Few companies carry as much weight in a single country as Tata does in India. The sprawling group makes everything from cars and steel to software and salt, and for more than a century it has stood as a byword for trust and national pride. Now its leaders are spending enormous sums to push into industries India has never dominated. The ambition is breathtaking, the bill is large, and so far the rewards have been slow to show up.

A conglomerate remade

The architect of this push is Natarajan Chandrasekaran, the chairman of Tata Sons, the holding company at the centre of the empire. Since taking charge he has tried to turn a loose collection of businesses into a sharper, more modern group aimed at the industries of the future. That has meant pouring money into areas far from Tata's traditional strengths, in a bet that India's next era of growth will run through factories and technologies the country currently buys from abroad.

The big bets

The list of new ventures is striking.
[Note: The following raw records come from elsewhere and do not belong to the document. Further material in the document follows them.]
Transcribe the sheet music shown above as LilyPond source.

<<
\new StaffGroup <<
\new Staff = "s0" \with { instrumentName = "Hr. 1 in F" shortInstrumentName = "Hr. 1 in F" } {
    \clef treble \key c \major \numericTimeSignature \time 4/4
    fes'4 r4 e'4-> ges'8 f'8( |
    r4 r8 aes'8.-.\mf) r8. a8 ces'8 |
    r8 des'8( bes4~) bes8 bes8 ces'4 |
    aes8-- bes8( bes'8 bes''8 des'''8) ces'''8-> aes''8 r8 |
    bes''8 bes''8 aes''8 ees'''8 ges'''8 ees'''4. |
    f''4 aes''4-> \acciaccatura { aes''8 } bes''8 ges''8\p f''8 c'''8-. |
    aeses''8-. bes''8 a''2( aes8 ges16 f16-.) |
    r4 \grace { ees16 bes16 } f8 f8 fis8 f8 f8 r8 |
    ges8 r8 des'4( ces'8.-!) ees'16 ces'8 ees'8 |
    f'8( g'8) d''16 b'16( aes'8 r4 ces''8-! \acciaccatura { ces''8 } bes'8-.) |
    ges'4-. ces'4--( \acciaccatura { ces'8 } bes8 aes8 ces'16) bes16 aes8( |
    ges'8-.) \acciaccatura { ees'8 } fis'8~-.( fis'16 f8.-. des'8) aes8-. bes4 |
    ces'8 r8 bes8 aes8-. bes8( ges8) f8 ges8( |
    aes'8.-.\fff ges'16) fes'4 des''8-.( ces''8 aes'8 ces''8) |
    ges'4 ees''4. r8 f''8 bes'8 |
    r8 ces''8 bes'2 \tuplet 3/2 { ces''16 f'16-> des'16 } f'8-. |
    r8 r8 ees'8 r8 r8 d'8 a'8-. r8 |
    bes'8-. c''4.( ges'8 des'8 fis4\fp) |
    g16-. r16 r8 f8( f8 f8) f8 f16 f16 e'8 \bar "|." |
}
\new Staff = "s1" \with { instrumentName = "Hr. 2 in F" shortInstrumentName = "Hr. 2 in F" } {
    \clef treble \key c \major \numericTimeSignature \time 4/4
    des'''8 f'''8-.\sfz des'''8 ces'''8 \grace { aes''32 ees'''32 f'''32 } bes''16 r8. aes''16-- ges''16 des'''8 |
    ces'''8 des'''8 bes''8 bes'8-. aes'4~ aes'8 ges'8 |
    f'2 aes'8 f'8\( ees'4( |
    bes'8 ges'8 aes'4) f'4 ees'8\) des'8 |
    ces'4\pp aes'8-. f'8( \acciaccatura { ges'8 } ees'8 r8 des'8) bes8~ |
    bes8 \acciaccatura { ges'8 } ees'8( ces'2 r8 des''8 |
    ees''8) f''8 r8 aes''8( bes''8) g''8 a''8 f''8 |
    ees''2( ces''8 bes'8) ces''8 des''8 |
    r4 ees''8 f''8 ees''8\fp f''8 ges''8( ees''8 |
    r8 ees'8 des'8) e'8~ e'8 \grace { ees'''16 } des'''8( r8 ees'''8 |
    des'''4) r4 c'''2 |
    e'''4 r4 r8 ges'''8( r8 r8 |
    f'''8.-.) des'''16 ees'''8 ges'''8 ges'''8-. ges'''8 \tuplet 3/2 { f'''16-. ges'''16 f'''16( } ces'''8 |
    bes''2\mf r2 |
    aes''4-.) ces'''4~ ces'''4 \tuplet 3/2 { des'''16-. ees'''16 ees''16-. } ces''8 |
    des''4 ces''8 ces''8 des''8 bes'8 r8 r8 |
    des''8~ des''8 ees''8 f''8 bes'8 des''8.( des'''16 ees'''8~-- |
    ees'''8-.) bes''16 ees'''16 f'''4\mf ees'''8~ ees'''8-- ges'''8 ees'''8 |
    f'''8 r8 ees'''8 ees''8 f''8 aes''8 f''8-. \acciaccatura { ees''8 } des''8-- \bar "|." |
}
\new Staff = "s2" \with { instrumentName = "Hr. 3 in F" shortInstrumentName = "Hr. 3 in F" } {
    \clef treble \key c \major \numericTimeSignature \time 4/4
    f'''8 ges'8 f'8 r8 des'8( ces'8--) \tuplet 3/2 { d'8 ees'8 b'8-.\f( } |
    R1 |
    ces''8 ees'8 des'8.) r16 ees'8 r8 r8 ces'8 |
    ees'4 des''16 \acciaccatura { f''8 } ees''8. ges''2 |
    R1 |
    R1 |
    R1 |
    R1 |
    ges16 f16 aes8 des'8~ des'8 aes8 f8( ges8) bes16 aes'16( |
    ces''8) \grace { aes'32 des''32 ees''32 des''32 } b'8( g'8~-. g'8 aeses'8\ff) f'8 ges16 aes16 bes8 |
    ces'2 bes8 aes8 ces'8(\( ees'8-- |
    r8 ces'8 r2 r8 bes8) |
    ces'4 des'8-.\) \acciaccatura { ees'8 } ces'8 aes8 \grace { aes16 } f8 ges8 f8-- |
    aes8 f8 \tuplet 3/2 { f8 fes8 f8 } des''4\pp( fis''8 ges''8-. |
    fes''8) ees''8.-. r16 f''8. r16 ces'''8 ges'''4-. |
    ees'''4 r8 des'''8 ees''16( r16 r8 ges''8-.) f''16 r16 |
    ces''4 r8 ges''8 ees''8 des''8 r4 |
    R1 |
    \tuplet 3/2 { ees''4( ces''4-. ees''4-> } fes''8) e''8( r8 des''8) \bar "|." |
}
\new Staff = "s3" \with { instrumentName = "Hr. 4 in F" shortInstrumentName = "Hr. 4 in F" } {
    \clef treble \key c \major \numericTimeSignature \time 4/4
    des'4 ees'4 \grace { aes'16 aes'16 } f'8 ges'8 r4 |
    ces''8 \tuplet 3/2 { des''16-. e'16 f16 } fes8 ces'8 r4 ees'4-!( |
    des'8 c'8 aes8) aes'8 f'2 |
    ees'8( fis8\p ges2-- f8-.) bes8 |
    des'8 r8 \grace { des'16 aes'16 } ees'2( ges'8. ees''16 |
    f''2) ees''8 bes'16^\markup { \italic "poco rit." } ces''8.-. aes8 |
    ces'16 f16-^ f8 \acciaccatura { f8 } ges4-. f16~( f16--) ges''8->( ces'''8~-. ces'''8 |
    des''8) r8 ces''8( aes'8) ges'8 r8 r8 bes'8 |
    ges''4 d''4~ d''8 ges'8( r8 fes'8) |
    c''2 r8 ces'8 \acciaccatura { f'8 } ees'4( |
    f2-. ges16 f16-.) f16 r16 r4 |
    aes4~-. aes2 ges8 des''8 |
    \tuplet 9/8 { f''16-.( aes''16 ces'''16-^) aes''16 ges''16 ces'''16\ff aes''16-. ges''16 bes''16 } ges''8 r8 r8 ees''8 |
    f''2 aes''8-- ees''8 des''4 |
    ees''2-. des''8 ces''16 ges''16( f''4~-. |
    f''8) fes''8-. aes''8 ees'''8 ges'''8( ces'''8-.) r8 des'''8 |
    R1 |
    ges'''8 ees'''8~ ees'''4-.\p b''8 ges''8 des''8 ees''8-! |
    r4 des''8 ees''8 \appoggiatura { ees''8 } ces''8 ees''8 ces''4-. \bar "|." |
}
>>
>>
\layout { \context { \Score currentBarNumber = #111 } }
Tata is building a semiconductor plant, an attempt to give India a foothold in an industry it has almost entirely lacked. It is assembling iPhones for Apple, having bought its way into the supply chain that the world's most valuable company is shifting out of China. It is making electric cars and the batteries to power them, and it has taken on the long and costly job of reviving Air India, the troubled flag carrier it bought back from the state.

Why the patience

Each of these bets shares a common trait. None pays back quickly. Chip factories take years to build and longer to run at a profit. Turning around an airline means absorbing losses while new planes arrive and old habits change. Building a presence in electric vehicles and batteries demands heavy spending well before the sales catch up. Tata is, in effect, planting trees whose fruit will not arrive for a decade or more.

The cash behind the dream

What makes the spree possible is one extraordinary business. Tata Consultancy Services, the group's giant software arm, throws off enormous and reliable profits that help bankroll the rest. So long as that engine keeps humming, Tata can afford to lose money for years on its newer projects. The danger is obvious. A group that leans this heavily on a single cash cow is exposed if that one business ever falters.

Where it has stumbled

Not every gamble has gone to plan. Tata Neu, an ambitious app meant to bundle the group's many services into a single digital marketplace, has yet to win the loyalty its backers hoped for. The Air India turnaround has proved slower and bumpier than promised, with passengers quick to complain. Even the headline projects in chips and electronics face fierce global competition and the constant risk that costs run ahead of revenue.

A national project

It would be wrong to read all this purely as business. Tata's bets line up closely with the Indian government's drive to make more at home, from semiconductors to defence to clean energy. By taking on industries the country wants to build, the group casts itself as a partner in a national project rather than a company simply chasing returns. That brings goodwill and support, and it also brings pressure to keep spending on ventures that might never have made sense on profit alone.

The verdict to come

For now the scoreboard is mixed. The vision is bold, the balance sheet can bear it, and a few of the bets could one day reshape whole industries inside India. Yet bold visions have a way of devouring cash, and shareholders will not wait forever to see a return. Chandrasekaran is asking for patience on a grand scale. Whether Tata's wager on India's future proves wise or merely expensive is a question that only the next several years can answer.